Are there any series resistors in the SPI wires? (this is to prevent ringing seen in my post above: Clarification on SPI Encoders - #21 by towen)

If you are making your own boards though, I would highly recommend that you use a pair differential RS422 transciever chips if you are wiring the encoder off-board.
If the encoder is on-board, then it shouldn’t be an issue though.

Still use the ferrites, they help in all cases.

Roiki1 · December 13, 2021, 12:57pm

Spi isn’t really meant for this, it’s an on-board bus, not meant to go over wires.

I didn’t see a mention of the speed you’re trying to run it with but turning the speed way down usually results in better stability.

Also if you’re running it over a power supply instead of a battery, the switching noise will usually cause spi issues.

PKav · December 13, 2021, 2:18pm

No, I don’t use ferrites on the motor wires and resistors on SPI. The issue with spi_error_rate occured way before I was able to power the motor. Anyway, motor cables will be too short to put ferrites on them.

It shouldn’t. There is DRV8301, which converts input voltage to 5V, then there’s LDO (I use low noise TI LP2985AIM5-3.3), which drops voltage to 3.3V and filters out any noise.

Why? ODrive firmware uses 2.625 MHz, which does not seem too high. SPI signals are push-pull on all ends, so there shouldn’t be a problem with signal edges. LCDs with SPI controllers like ILI9341 uses 10+ MHz clock speed with no issues, even when connected with long dupont cables.

I soldered longer unshielded cables (about 300 mm) and captured MISO and SCK at the encoder side, edges seem to be fine.

Wetmelon · December 15, 2021, 1:17am

The ODrive’s large switching currents get coupled to the SPI, ferrite rings will reduce this dramatically.
Make sure you’re using appropriate pins for SPI. I recommend GPIO 7 and 8
Depending on the exact encoders you’re using, they may not tri-state properly.

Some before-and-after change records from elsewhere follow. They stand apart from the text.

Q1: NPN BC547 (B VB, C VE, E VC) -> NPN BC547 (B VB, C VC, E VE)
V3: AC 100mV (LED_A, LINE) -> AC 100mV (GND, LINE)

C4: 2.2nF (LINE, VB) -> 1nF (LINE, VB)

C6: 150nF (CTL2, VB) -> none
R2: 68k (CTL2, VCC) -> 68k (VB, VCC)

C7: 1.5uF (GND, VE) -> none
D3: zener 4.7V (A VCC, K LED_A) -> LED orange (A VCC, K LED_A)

towen · December 15, 2021, 10:23am

I wasn’t aware of any differences in the GPIO pins. What’s special about 7 and 8?

I think PKav said that his motor is so close to the board that he couldn’t fit a ferrite. But TBH I agree even with wires that short, a ferrite should help.

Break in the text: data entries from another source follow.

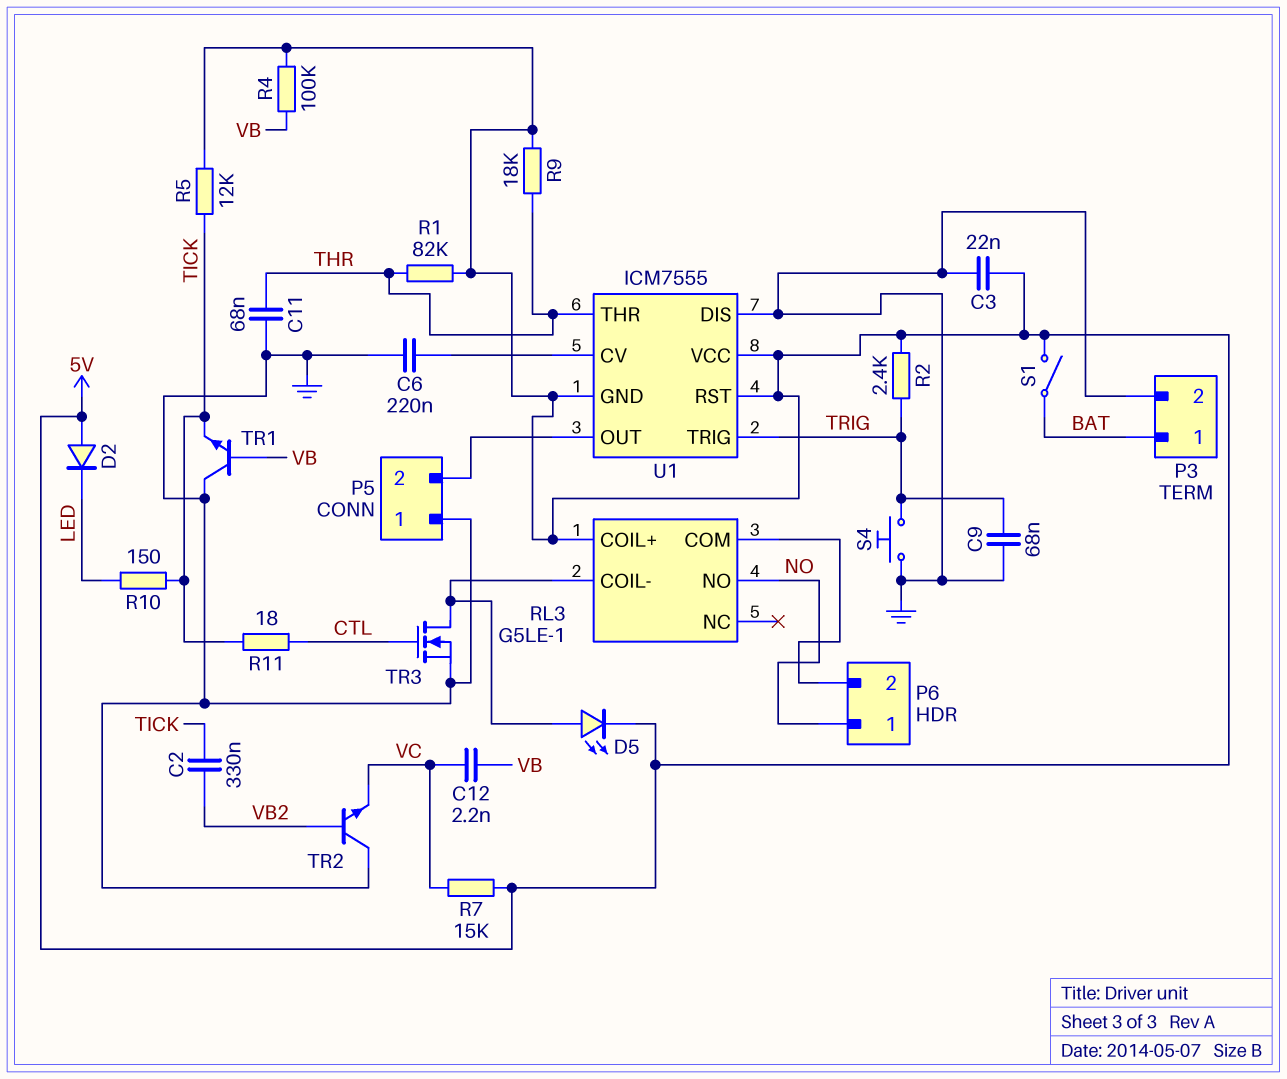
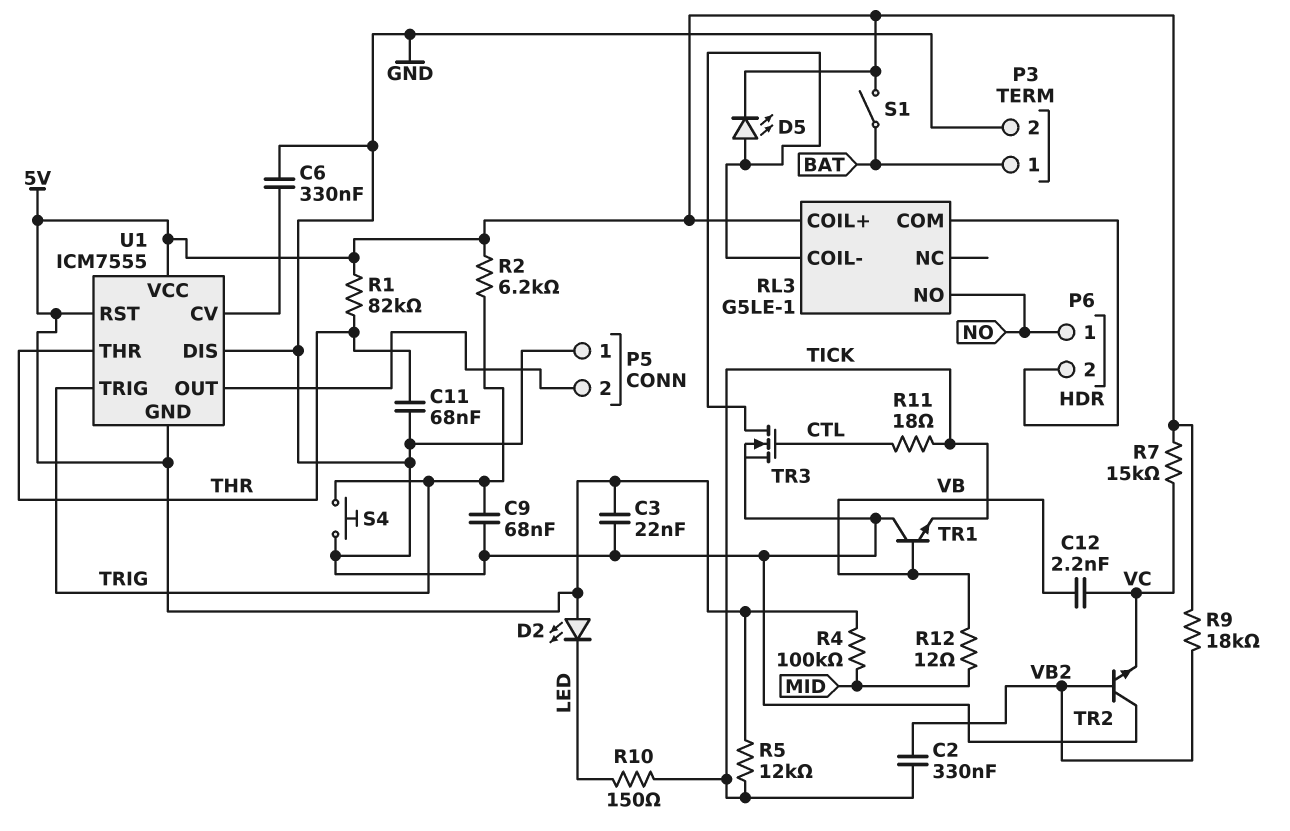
C6: 220nF (GND, U1/CV) -> 330nF (GND, U1/CV)
D2: diode (A 5V, K LED) -> LED (A 5V, K LED)
R2: 2.4k (5V, TRIG) -> 6.2k (5V, TRIG)
R4: 100k (5V, VB) -> 100k (5V, MID)
R9: 18k (5V, THR) -> 18k (5V, VB2)
R12: none -> 12 (MID, VB)

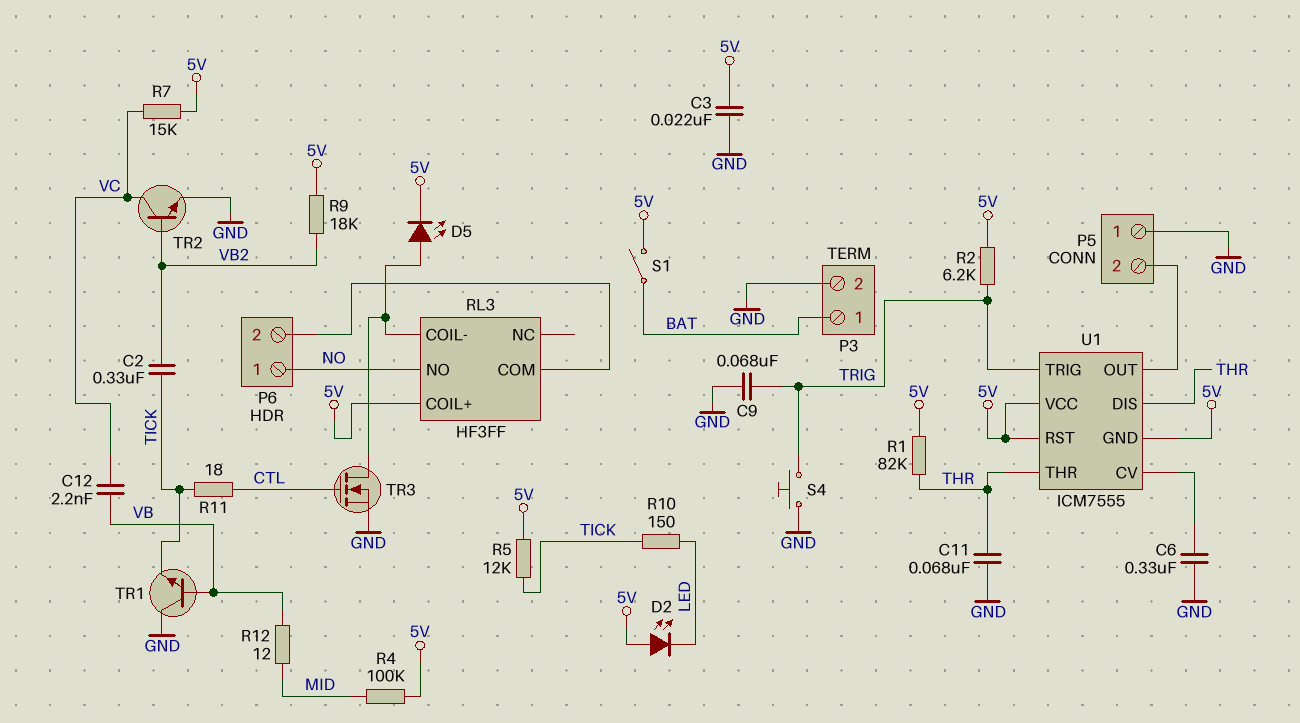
RL3: G5LE-1 -> HF3FF
TR2: NPN (B VB2, C GND, E VC) -> NPN (B VB2, C VC, E GND)
U1 pin DIS: GND -> THR

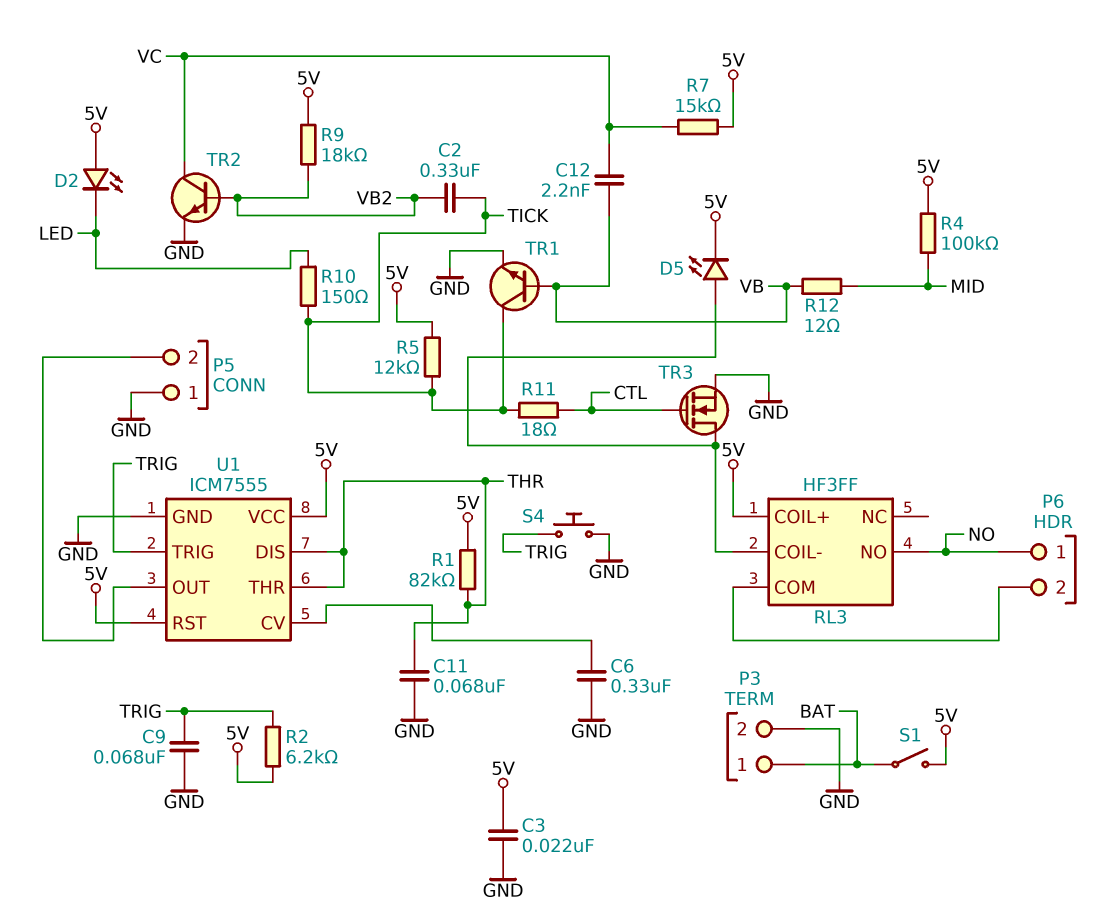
TR1: NPN (B VB, C GND, E TICK) -> NPN (B VB, C TICK, E GND)
U1 pin GND: 5V -> GND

Wetmelon · December 15, 2021, 1:36pm

7 and 8 aren’t assigned to the UART, for example

PKav · December 15, 2021, 3:43pm

SPI is a push-pull bus, there shouldn’t be any problems with such low freqency. I used to run SPI LCDs at 40 MHz with no issues at all.

GPIO 7 and 8 has filtering capacitors. But if it’s nCS line, there’s nothing to filter.

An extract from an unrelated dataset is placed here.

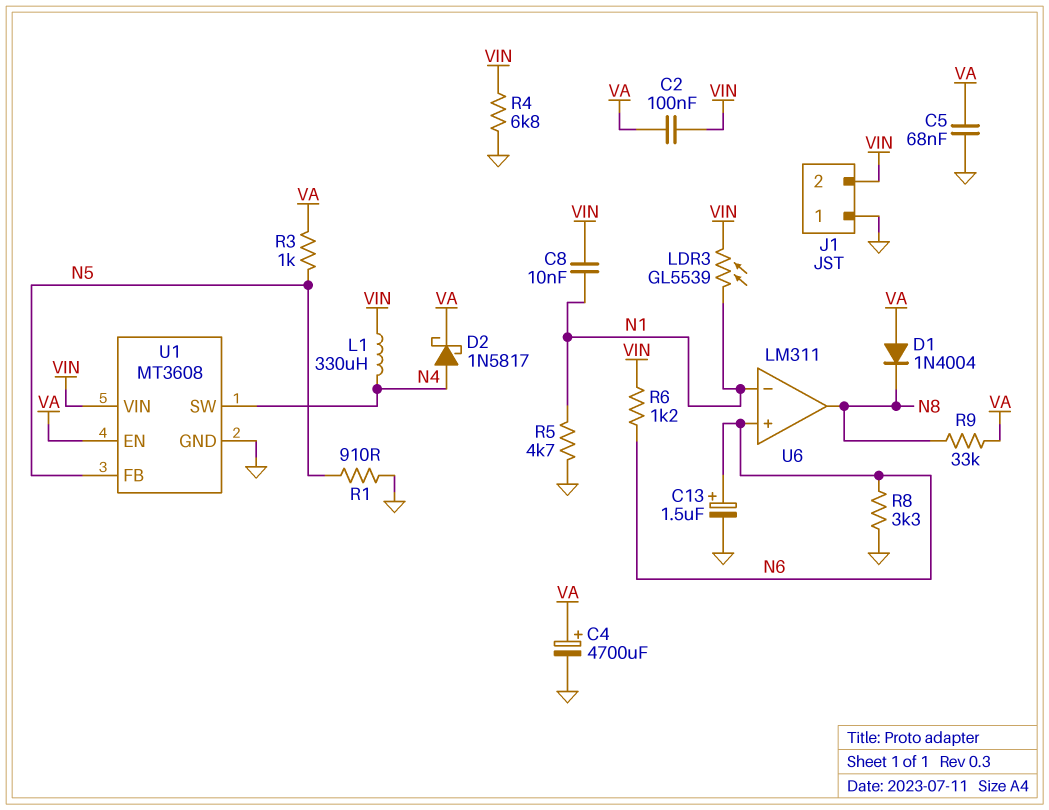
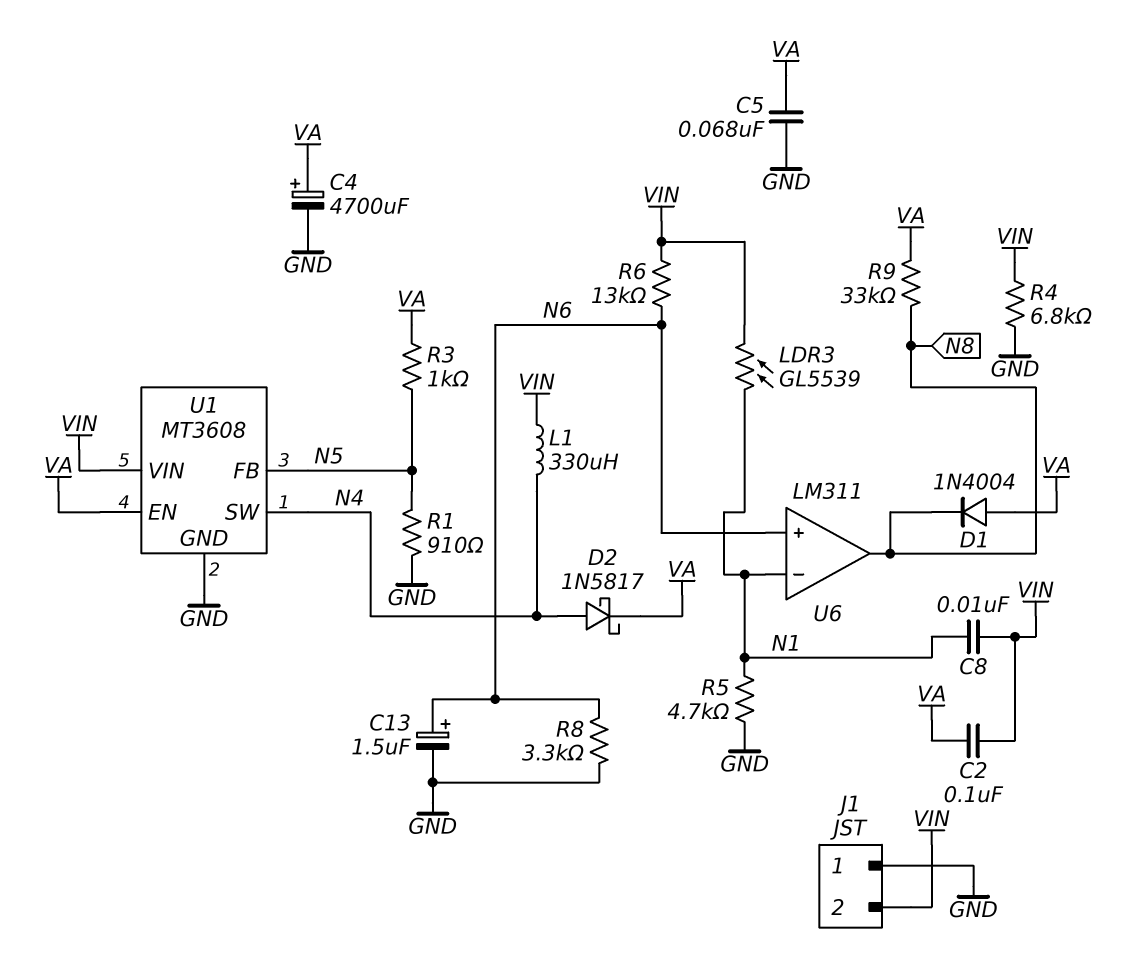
R6: 1.2k (N6, VIN) -> 13k (N6, VIN)

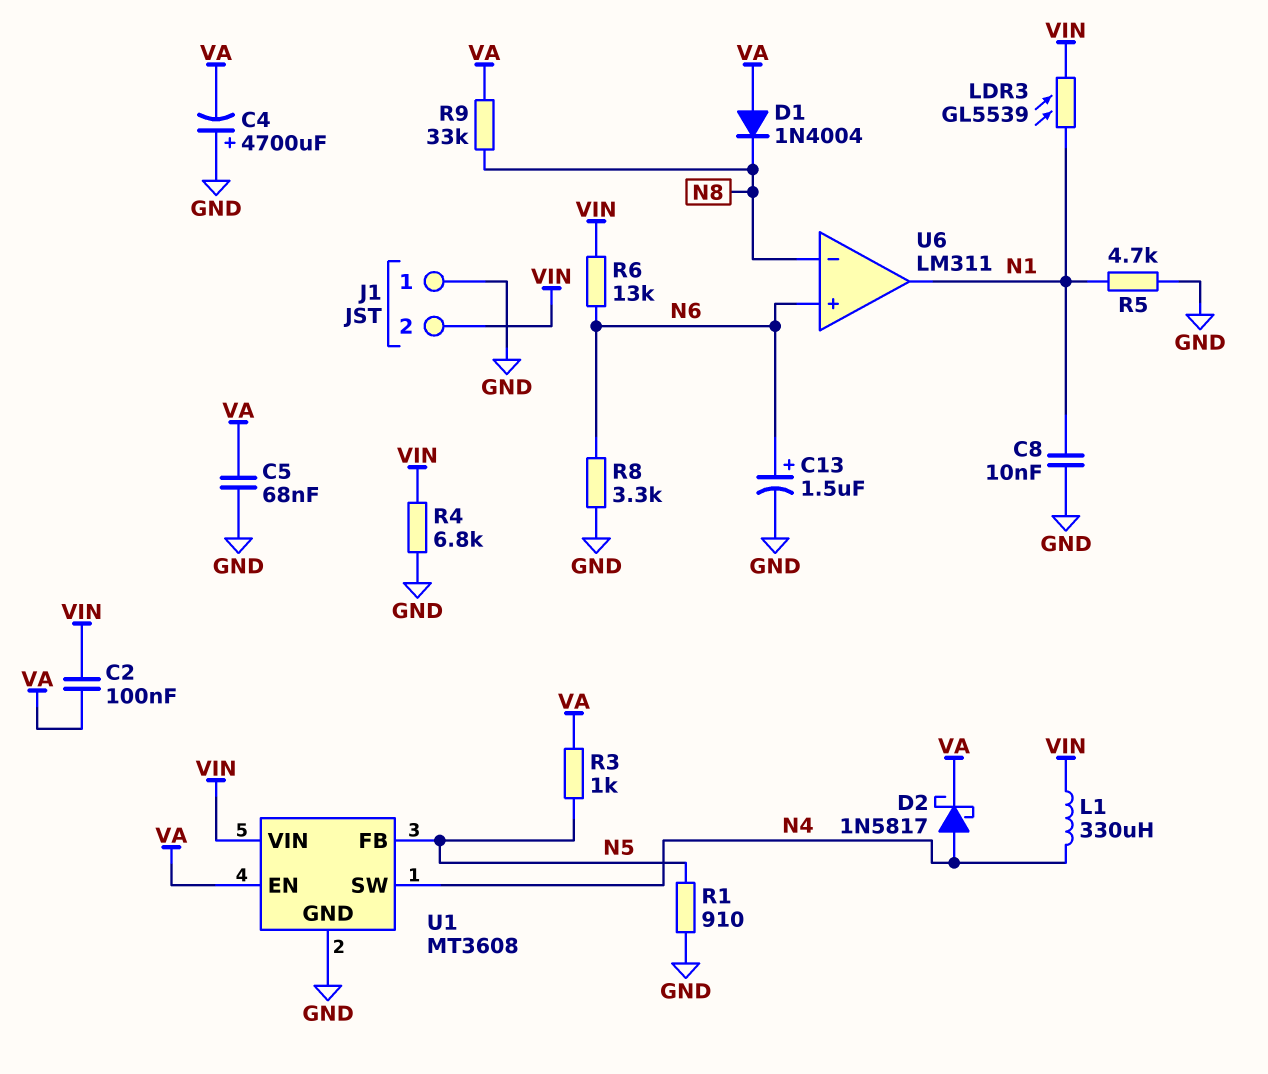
C4: 4700uF (plus VA, minus GND) -> 4700uF (plus GND, minus VA)
C8: 10nF (N1, VIN) -> 10nF (GND, N1)
U6 pin in-: N1 -> N8
U6 pin out: N8 -> N1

The main point is that spi_error_rate does not correspond to anything. It’s meant to show incorrect data rate, but shadow_count or pos_spr_counts does not show any deviation at all. Even if one bit would be corrupted by noise or anything else, pos_spr_counts or shadow_count would show really weird value, but these counters always show correct values. I guess, there’s something wrong with firmware. I’ll debug it soon and post my investigation here

BTW, what happened with this commit? Why was it deleted?

grahameth · December 15, 2021, 4:57pm

I’d like to know that too (I made that PR). My guess is that it’s too much of a hack.

Invalid encoder readings are not added to shadow_count, so you wouldn’t see that there. But even if it was, in my experience the received values are always solid, even if the error flag is checked.

towen · December 15, 2021, 8:49pm

No, the spi_error_rate is the proportion of data packets from the encoder that are erroneous. It is a running average of an error flag i.e. a value of 1.0 would mean that all packets are wrong and then you’d expect to have no updates at all to shadow_count etc. and a value of 0 means everything is normal. A value of 0.3 means that 30% of the time, either the SPI transaction did not complete at all, or the error bit was set, or the CRC failed (if there is one, i’m not sure if there is)

PKav · December 15, 2021, 9:18pm

I meant there seems to be something wrong with software. There is CRC and error bit check. I removed error bit check, and spi_error_rate is still not 0, but everything works. And I assume it’s not noise because:

I checked signal edges at both sides with osciloscope and they’re fine. No noise, no ringing. Photo is in the above post.
There is DRV8301 on the same SPI bus. Noise would have eventually disturbed it’s communication, but I’ve never got ERROR_DRV_FAULT on this axis.
Switching motor to Closed loop and back to Idle does not influence spi_error_rate as it “should”.

I will try to debug it and, probably, find a solution. I prefer to develop for STM32 with MDK Keil, so it will take time to switch to VS Code and those GNU compilers…